[I received a copy of this book through NetGalley, in exchange for an honest review.]
I was quite keen on reading this one, but now that I'm done, I can't help but feel that something was sorely lacking, and that the portrayal of several of the gods and goddesses wasn't what I wanted to read.
Don't get me wrong: different portrayals aren't bad per se. They allow to shed another light on a character, to see a specific element in another way, to cast a whole other meaning and play with what is the "officially accepted" meaning, and so on. However, even though I'm fare from being a specialist in Norse mythology, I didn't really understand some of the choices made here. For starters, what was wrong with Loki as a Jötunn (I'm not a proponento f Christian interpretations, so having here as a "demon" was definitely weird)? I especially couldn't agree with the portrayal of Sigyn done here. I've always felt there should be more to her than what we know of, but seeing her reduced to a soupy housewife made half-crazed and happy to finally control his husband in the cave didn't sit well with me. Granted, Loki made fun of all the gods and goddesses, only the way it happened with this one didn't seem like an appropriate idea.

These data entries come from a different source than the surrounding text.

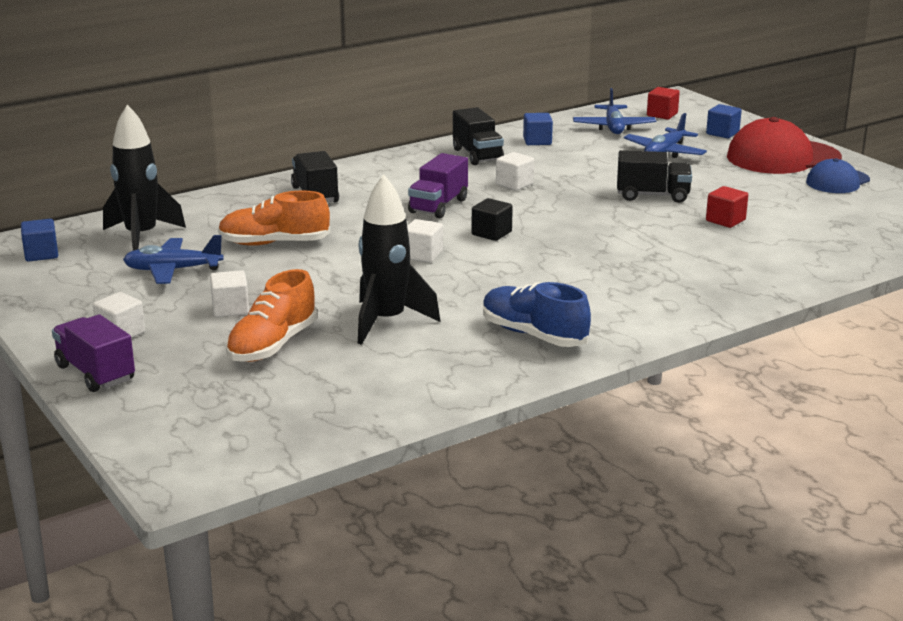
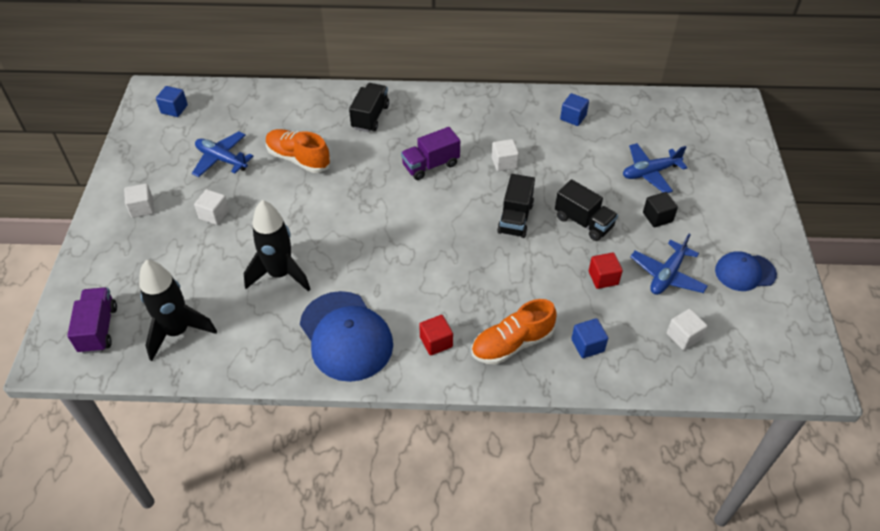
camera: 35 degrees right, 25 degrees up
purple truck [52,314,135,392] -> purple truck moved to [67,287,117,354]
black rocket [103,105,186,251] -> black rocket moved to [139,260,217,361]
orange shoe [226,269,317,362] -> orange shoe moved to [471,299,557,365]
white cube [407,219,443,263] -> white cube moved to [667,309,707,350]
black truck [453,107,504,165] -> black truck moved to [497,174,535,238]
black cube [472,198,513,241] -> black cube moved to [643,192,678,227]
blue shoe [483,282,591,347] -> blue cap [300,291,393,382]
blue plane [573,88,656,134] -> blue plane moved to [630,234,708,295]
red cube [647,87,680,119] -> red cube moved to [419,315,453,355]
blue cube [706,104,742,138] -> blue cube moved to [571,318,608,358]
red cap [727,117,842,174] -> none

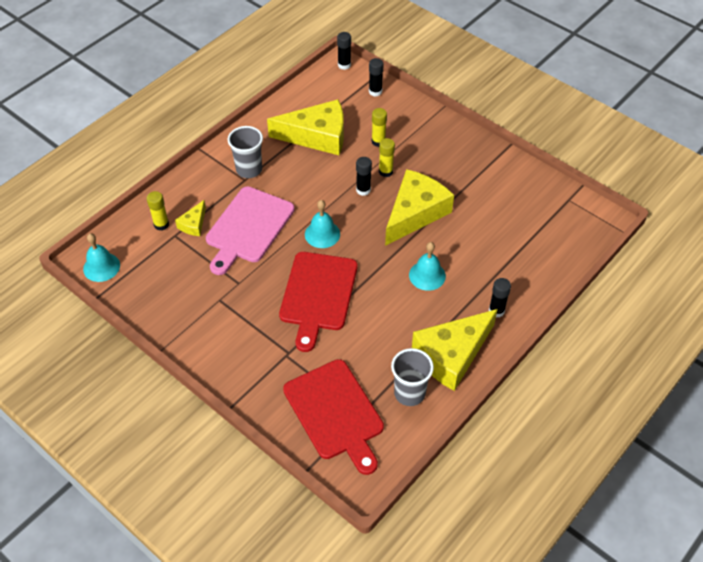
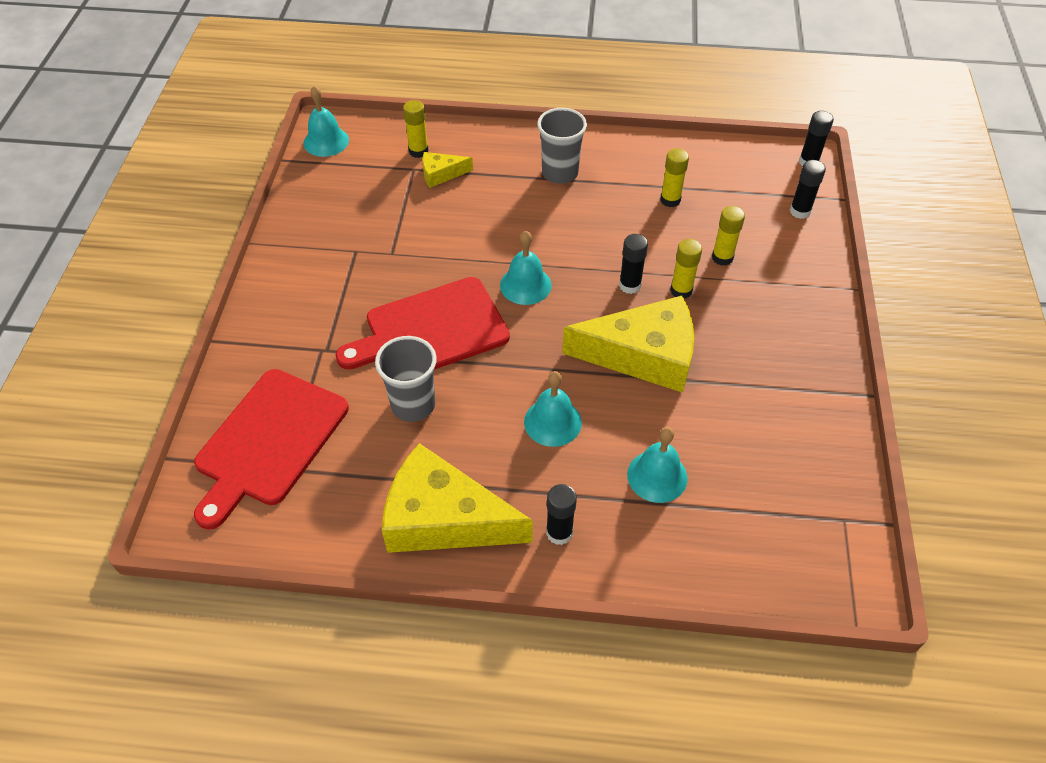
camera: 55 degrees right, 0 degrees up
pink cutting board [206,186,295,275] -> none
yellow cheese [267,99,344,155] -> yellow glue stick [660,148,689,207]
grey cup [391,348,434,406] -> grey cup moved to [375,336,437,422]
none -> turquoise bell [627,427,688,503]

The tone of the story was somewhat light and funny in spite of the end of the Worlds it was bound to lead to, and highlighted Loki as a Trickster. The two episodes with Sleipnir and Thor disguised as a bride were particularly fun to read—I can never get tired of the latter, I guess. The gods and goddesses in general weren't shown under their best colours, which here too fits with Loki's point of view (being able to see the defects in people, himself included, and using them to his own advantage).
The "trickster tricked", though, is another peeve I couldn't shake off. Loki has always been a very ambiguous figure for me, not an evil one, so while his portrayal as being rejected because he's a "demon" fits with his growing resentment (wouldn't things have been different he had been accepted as Odin promised he'd be?), the end result looked more like a child being constantly thwarted and then whining about his fate, than a God bent on revenge for having been wronged once too often. This is not the kind of Loki I wanted to read about. He deserves more than that; his being tricked does happen (Útgarða-Loki being a good example), yet it quickly felt as if he always got the end of the shaft without never learning anything, and it doesn't seem believable that a character like this one could be tricked from beginning to end.
I was probably also a bit annoyed by the omniscient view cast over the story, as it is told from Loki's point of view after Ragnarök: I tend to grow quickly tired of structures of the "but the worst was still to come" kind. It didn't help me to stay immersed in the narrative.
Overall it was a strange reading experience: when I was in it, it was alright, but every time I stopped, I had trouble picking the book again. It *is* pretty close to the Edda stories in some ways if you except the demon/Pandaemonium one, and probably this is both a strong and a weak point, as in the end, apart from being narrated by Loki, it doesn't bring that much novelty or development to the already known myths. The Gods remain fairly one-dimensional, and while it was somewhat fun to read, I don't feel like I'll be opening this book again one day.